本文:
☆ ☆ ☆ ☆ ☆ ☆ ☆

山笠(舁き山笠・飾り山笠)を納める小屋。舁き山笠は山小屋を出発し、山小屋に戻ってくる。
高さは舁き山笠、飾り山笠で異なっており、舁き山笠の山小屋の高さは約10メートル、飾り山は約13メートル。最も高いのは博多駅商店連合会の山小屋で、約14メートルになる。
小屋の前後には壁がなく、横側にのみ壁が備え付けられている。骨組みの主な素材は鉄骨。その昔は丸太で組み上げられていた。
外観の形状はどの流もほぼ同じだが、屋根や壁のディテール、素材等は流や飾り山によって異なっている。
山小屋が建設が始まって約2~3日で完成する。山小屋が完成した後に棒締め、飾付けの行事を行うスケジュールに移る事が多い。

山小屋の柱部分(柱囲い)には、舁き山笠の山小屋は、朱書きで「奉納」、その後墨書きで「○番山笠 ○○流」と記載するようになっている。なお、この場所には広告等は入れてはいけない決まりとなっている。

山小屋は、表側を櫛田神社の方向(もしくは東側)に建てられるのが習わしで、表から出発した舁き山笠は見送りから戻ってきて、表を合わせて山笠は据えられる。コースや場所の問題で、表の方から戻ってきても、一旦山小屋内を通過して見送り側で引き回したうえで再び山小屋に入らないといけない。

基本的に、空いている土地や広く空いたスペース、歩道などに立てられることが多いが、古来より山小屋は道路上に建てる伝統があり、今もその年の当番町次第では道路上に山小屋が建てられる。特に、西流は流区域が追い山笠コースと重なるため、西流の山小屋が道路上に作られた年は他の流は西流の山小屋下を通過していく事になり、旧西町筋に建つ山小屋潜りは山笠の見せ場の一つとなっている。

飾り山笠は、ショッピングモール内などに飾り山笠を立てる場所が多いため、山小屋を建てない山笠が多い。
また、近年は自然災害からの安全対策の観点から室内に移動する飾り山笠も増えており、山小屋を有する飾り山笠は一時期より減っている。

なお、土居流の上新川端町は、町の区域が上川端商店街と同じであるため、当番町を務める年は山小屋の屋根をアーケードに吊るしてその場を山小屋とするようにしており、上川端商店街の隣の川端商店街を町の区域とする大黒流の川中は、当番町を務める年はアーケード内に山小屋を建設する。

最も大きい山小屋は博多駅商店連合会の山小屋で、2011年(平成23年)JR博多駅のリニューアルと共に山小屋もリニューアルした。高さ13.5メートル、 最大幅6メートル、奥行き 10.8メートルもあり、山小屋の柱には8本の杉丸太が使われており、梁なども杉の材木が使われている。博多シティの空中回廊から見下ろすことも意識したという構造となっている。
小屋の横側の壁は3枚の幕で構成されており、左右の幕ははシースルー状の網が採用されている。そのため遠目から見るとツートーンカラーの小屋に見え、遠目から見るとかなりのインパクトがある。

☆ ☆ ☆ ☆ ☆ ☆ ☆

手元の資料:
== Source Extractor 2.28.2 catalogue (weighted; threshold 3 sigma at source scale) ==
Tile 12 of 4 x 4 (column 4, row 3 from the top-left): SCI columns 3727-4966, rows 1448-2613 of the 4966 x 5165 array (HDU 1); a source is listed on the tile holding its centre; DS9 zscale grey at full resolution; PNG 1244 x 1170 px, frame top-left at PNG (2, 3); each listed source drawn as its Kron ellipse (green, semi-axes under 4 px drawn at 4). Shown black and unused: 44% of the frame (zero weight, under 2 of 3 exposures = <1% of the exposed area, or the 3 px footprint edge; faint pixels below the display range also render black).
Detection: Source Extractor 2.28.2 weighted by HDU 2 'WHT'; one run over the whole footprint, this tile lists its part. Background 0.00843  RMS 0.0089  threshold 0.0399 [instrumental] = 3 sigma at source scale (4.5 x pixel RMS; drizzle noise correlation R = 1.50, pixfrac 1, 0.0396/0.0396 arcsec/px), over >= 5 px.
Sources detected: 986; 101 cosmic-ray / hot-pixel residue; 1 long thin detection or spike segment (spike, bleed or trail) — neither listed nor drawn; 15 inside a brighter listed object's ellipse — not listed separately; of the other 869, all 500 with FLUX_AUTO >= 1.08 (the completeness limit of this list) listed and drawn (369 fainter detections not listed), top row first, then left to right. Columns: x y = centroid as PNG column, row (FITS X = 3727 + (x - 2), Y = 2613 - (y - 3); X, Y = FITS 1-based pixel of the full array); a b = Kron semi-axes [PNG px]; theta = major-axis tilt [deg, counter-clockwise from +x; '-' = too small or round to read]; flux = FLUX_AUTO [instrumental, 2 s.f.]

☆ ☆ ☆ ☆ ☆ ☆ ☆

取り組むこと:
[1] 本文にある「小屋の前後には壁がなく、横側にのみ壁が備え付けられている。」という一文を英語に訳してください。
[2] 本文の「基本的に、空いている土地や」で始まる段落を、大事な点を残して箇条書きにまとめてください。
[3] 山小屋についての本文を、最後の文のあとから書き継いでください。
一覧は使わなくてかまいません。

答え:
[1] The hut has no walls at the front or back; walls are installed only on its sides.

[2]
- 山小屋は、空き地や広く空いたスペース、歩道などに建てられることが多い。
- 昔から道路上に建てる伝統があり、今もその年の当番町によっては道路上に建てられる。
- 西流は区域が追い山笠コースと重なるため、西流の山小屋が道路上にある年は、ほかの流がその下を通る。
- 旧西町筋に建つ山小屋潜りは、山笠の見せ場の一つになっている。

[3]
山小屋がなくなった飾り山笠

近年、大型台風、線状降水帯による豪雨などが相次ぎ、想定外の風水害が起こる事が多くなった。平成29(2017)年、平成30(2018)年は、2年連続で山笠期間に台風が博多を襲った。

特に、2018年(平成30年)6月29日に発生した台風7号は、7月3日に九州北部へ最接近。かなり強い勢力になると予想されたため、博多では7月2日~3日午後、最大の警戒態勢を敷いて慌ただしく台風対策を行った。博多リバレインや天神一丁目は、山小屋の幕を風を通す網に掛け替えた上で、補強のロープを掛けるなど行い、キャナルシティ博多も山笠周辺を立ち入り禁止にした上で山笠台を厳重に固定した。中洲流は山小屋をクレーン車で押さえ付け、上川端商店街内に舁き山笠を建てた土居流は、万が一に備えアーケードに吊るした山小屋の屋根を下ろすなど対策を行った。
3日午後6時頃になると、最大風速20メートルを超える強風が吹き荒れ、各山小屋では関係者が安全を確保するため奔走。博多リバレインの山小屋は暴風で山小屋がずれ動く事態に。「山小屋が吹き飛んで人や車に直撃したら博多にはおられん」と暴風雨の中、関係者が腕力で山小屋を押さえ続け、山小屋の追加補強の作業を懸命に行った。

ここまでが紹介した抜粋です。